Remove the locknut and undo the screwed steering bearing race and withdraw the fork.

Step 6

Take the top bearing out and knock the top and bottom bearing cups out by a cup remover or just use a flat head screwdriver.

Using a screwdriver is more efficient but could cause some scratches on the inside wall of the stem.

Step 7

Remove the lower bearing and knock the crown race from the fork, either by using a special tool like the Park tool CRP 2 or a flat head screwdriver. It is a pain to knock the crown race out by using just one pair of hands, better someone could hold the fork or using whatever cramp or wise to secure the fork.

The special tool is too expensive for an enthusiast like me, as I may use this tool once in my life. But again, the screwdriver could cause some scratches on the stem of the fork.

Step 8

Apply grease in the stem and on the sleeves of the bearing cups. Place the top and bottom bearing cups on the stem and use the bearing cup press to press the cup firmly into the stem. Do make sure that there are no gaps between the stem and the cups.

Step 9

Apply grease on the crown race and the fork where the crown race sits. Use a crown race setting system to knock the crown race into place.

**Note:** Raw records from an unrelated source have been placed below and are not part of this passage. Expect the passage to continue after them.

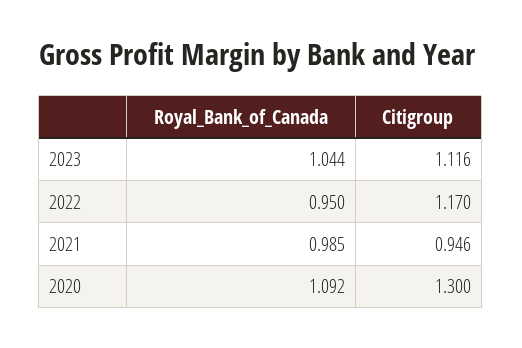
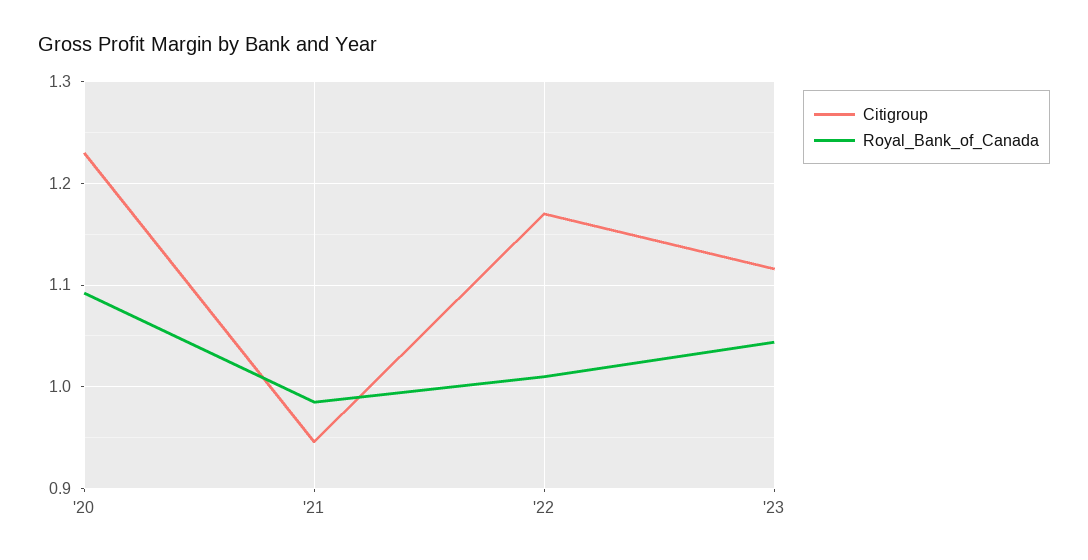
  {
    "Royal_Bank_of_Canada": {
      "2023": 1.044,
-     "2022": 0.95,
+     "2022": 1.01,
      "2021": 0.985,
      "2020": 1.092
    },
    "Citigroup": {
      "2023": 1.116,
      "2022": 1.17,
      "2021": 0.946,
-     "2020": 1.3
+     "2020": 1.23
    }
  }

This is where I realised that I don’t have the right tool to set the crown race into its place. I tried using a flat head screwdriver to knock it in but it didn’t really work.

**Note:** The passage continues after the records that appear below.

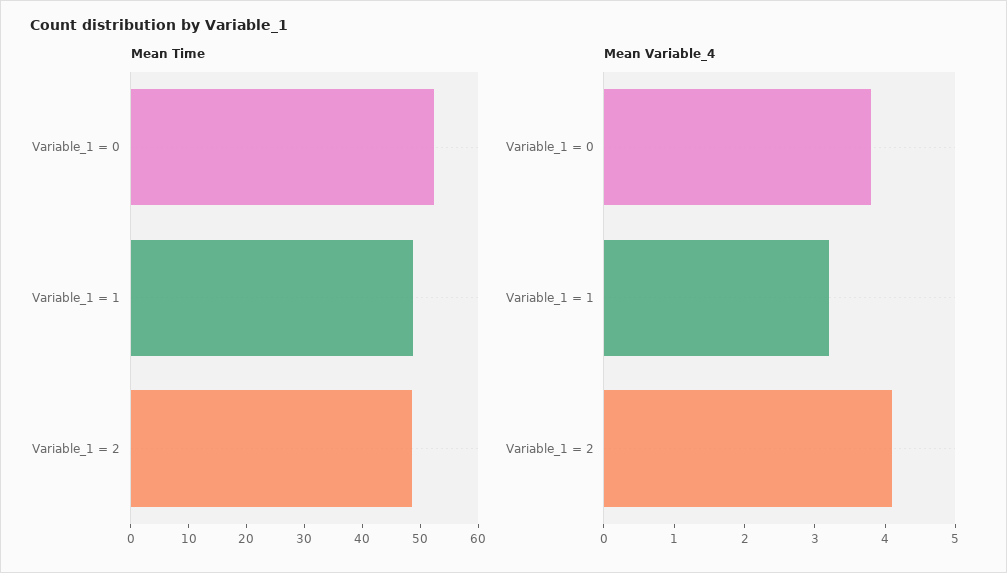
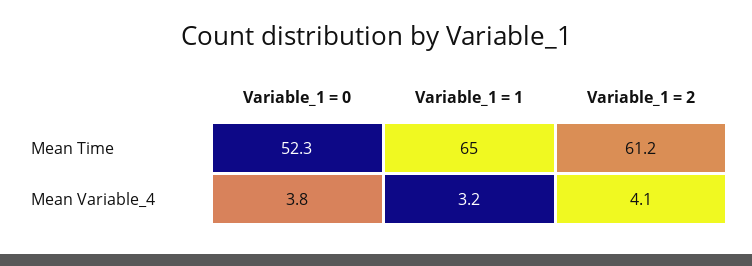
  {
    "Mean Time": {
      "Variable_1 = 0": 52.3,
-     "Variable_1 = 1": 48,
+     "Variable_1 = 1": 65,
-     "Variable_1 = 2": 48
+     "Variable_1 = 2": 61.2
    },
    "Mean Variable_4": {
      "Variable_1 = 0": 3.8,
      "Variable_1 = 1": 3.2,
      "Variable_1 = 2": 4.1
    }
  }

Then I figured out a way to use my bearing cup press and old bottom bearing cup to press the crown race into place.

Make sure the top of the fork will not hit anything before it can compress the crown race completely on to the fork as shown in the following diagram.

Step 10

Clean the fork shaft, apply grease to it and the threads on the top. Put the dust seal on the fork crown race. Then, put the bottom ball bearing over the dust seal with the tapered edge facing up. Put the fork into the head stem. Put the upper bearing on the top bearing cup with the tapered edge down. Put the top bearing race, lock nut washer and the locknut on, and in that order.

  1. The gap between the handle bar catcher and the lower bearing cup is narrow and may block the lower bearing. Make sure that the lower bearing goes into the lower bearing cup properly. Take off the catcher if necessary.
  2. The lock nut washer has a notch that fits in the grove of the fork stem.

Step 11

Tighten the top bearing race just enough, until you feel resistance. Then, turn it back slightly1 to ensure free turning movement. Use the cone wrench and the adjustable spanner to secure the lock nut2.

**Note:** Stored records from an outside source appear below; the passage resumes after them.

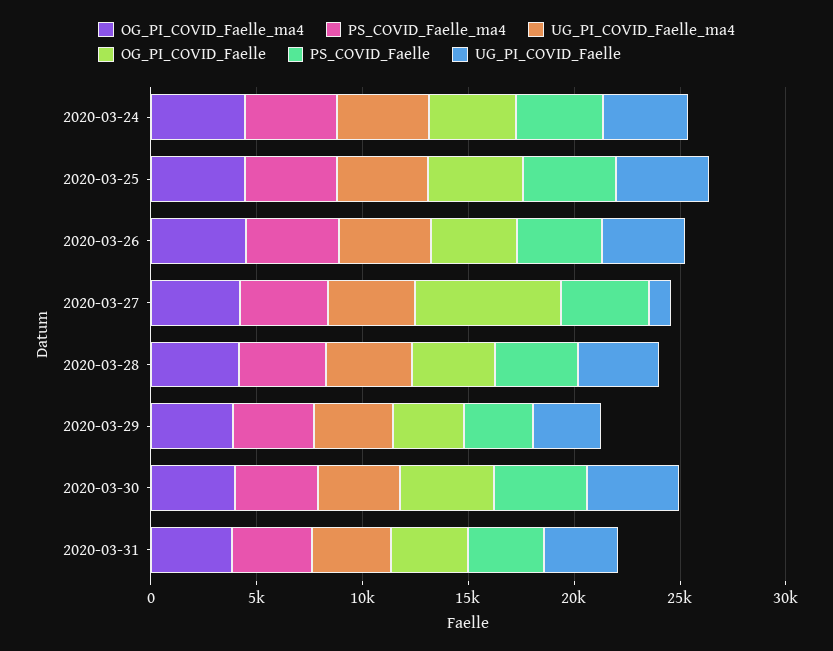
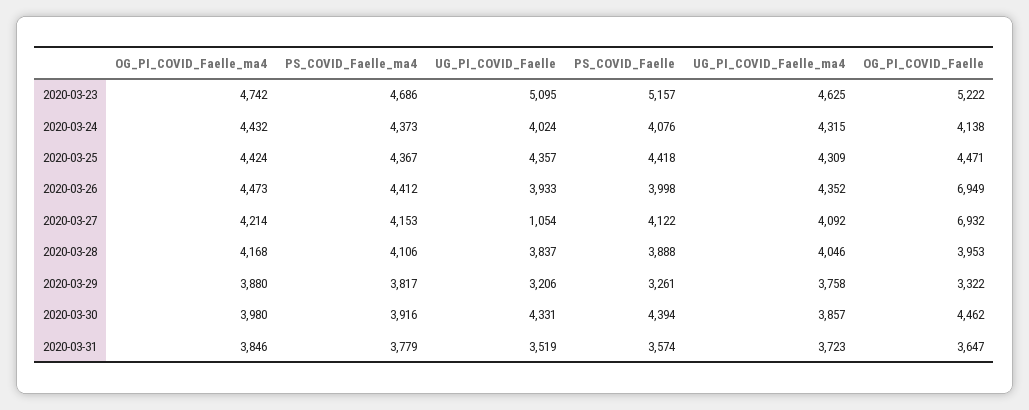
  {
    "OG_PI_COVID_Faelle_ma4": {
      "2020-03-24": 4432,
      "2020-03-25": 4424,
      "2020-03-26": 4473,
      "2020-03-27": 4214,
      "2020-03-28": 4168,
      "2020-03-29": 3880,
      "2020-03-30": 3980,
-     "2020-03-31": 3846
+     "2020-03-31": 3846,
+     "2020-03-23": 4742
    },
    "PS_COVID_Faelle_ma4": {
      "2020-03-24": 4373,
      "2020-03-25": 4367,
      "2020-03-26": 4412,
      "2020-03-27": 4153,
      "2020-03-28": 4106,
      "2020-03-29": 3817,
      "2020-03-30": 3916,
-     "2020-03-31": 3779
+     "2020-03-31": 3779,
+     "2020-03-23": 4686
    },
    "UG_PI_COVID_Faelle_ma4": {
      "2020-03-24": 4315,
      "2020-03-25": 4309,
      "2020-03-26": 4352,
      "2020-03-27": 4092,
      "2020-03-28": 4046,
      "2020-03-29": 3758,
      "2020-03-30": 3857,
-     "2020-03-31": 3723
+     "2020-03-31": 3723,
+     "2020-03-23": 4625
    },
    "OG_PI_COVID_Faelle": {
      "2020-03-24": 4138,
      "2020-03-25": 4471,
-     "2020-03-26": 4000,
+     "2020-03-26": 6949,
      "2020-03-27": 6932,
      "2020-03-28": 3953,
      "2020-03-29": 3322,
      "2020-03-30": 4462,
-     "2020-03-31": 3647
+     "2020-03-31": 3647,
+     "2020-03-23": 5222
    },
    "PS_COVID_Faelle": {
      "2020-03-24": 4076,
      "2020-03-25": 4418,
      "2020-03-26": 3998,
      "2020-03-27": 4122,
      "2020-03-28": 3888,
      "2020-03-29": 3261,
      "2020-03-30": 4394,
-     "2020-03-31": 3574
+     "2020-03-31": 3574,
+     "2020-03-23": 5157
    },
    "UG_PI_COVID_Faelle": {
      "2020-03-24": 4024,
      "2020-03-25": 4357,
      "2020-03-26": 3933,
      "2020-03-27": 1054,
      "2020-03-28": 3837,
      "2020-03-29": 3206,
      "2020-03-30": 4331,
-     "2020-03-31": 3519
+     "2020-03-31": 3519,
+     "2020-03-23": 5095
    }
  }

  1. Some people advise to turn back 90 degrees but I feel that is too much. I suggest to turn it back only 30 degrees.
  2. Please make sure that there are no relative movements for the cone wrench and the fork when tightening the lock nut.

Step 12

Clean and put lubricant on the end stem and grease the cone nut at the end of the handlebar stem assembly. Then put the handlebar stem assembly back into the head stem. Slightly tighten the expander cone bolt – not too loose as the handle bar can move without applying force, but not too tight as cannot move any more (even by force, we still need adjustments later on)

Please note where the cables should go when putting the handle bar back. If they are on the wrong side, your handle bar cannot turn as per normal.

Step 13

Adjust the handle bar so that it is 90 degrees to the front wheel. Then tighten the expander cone bolt to 20 Nm.

Step 14

Loosen the handle bar catcher and fully fold the handle bar until it is clipped in. Tighten the catcher again and test if it catches the handle bar properly. Put back the front wheel and front brake.

Step 15

To test the headset, pull the front brake and wriggle the bike to detect headset play. If you feel free play (a tik tok sensation) your headset is too loose and needs to be re-tightened. Do step 3 to loosen the handle bar assembly and leave the handlebar stem up a bit to allow space for your adjustable spanner and cone wrench. Repeat steps 11 to 13 again.

After some riding, do the test again, you may find a bit of free play again. Has to be adjusted again until there is no more free play.

The verdict

Do I feel any difference from before? I don’t really feel any improvement in performance, but visually, it looks much better than my original rusty chrome headset.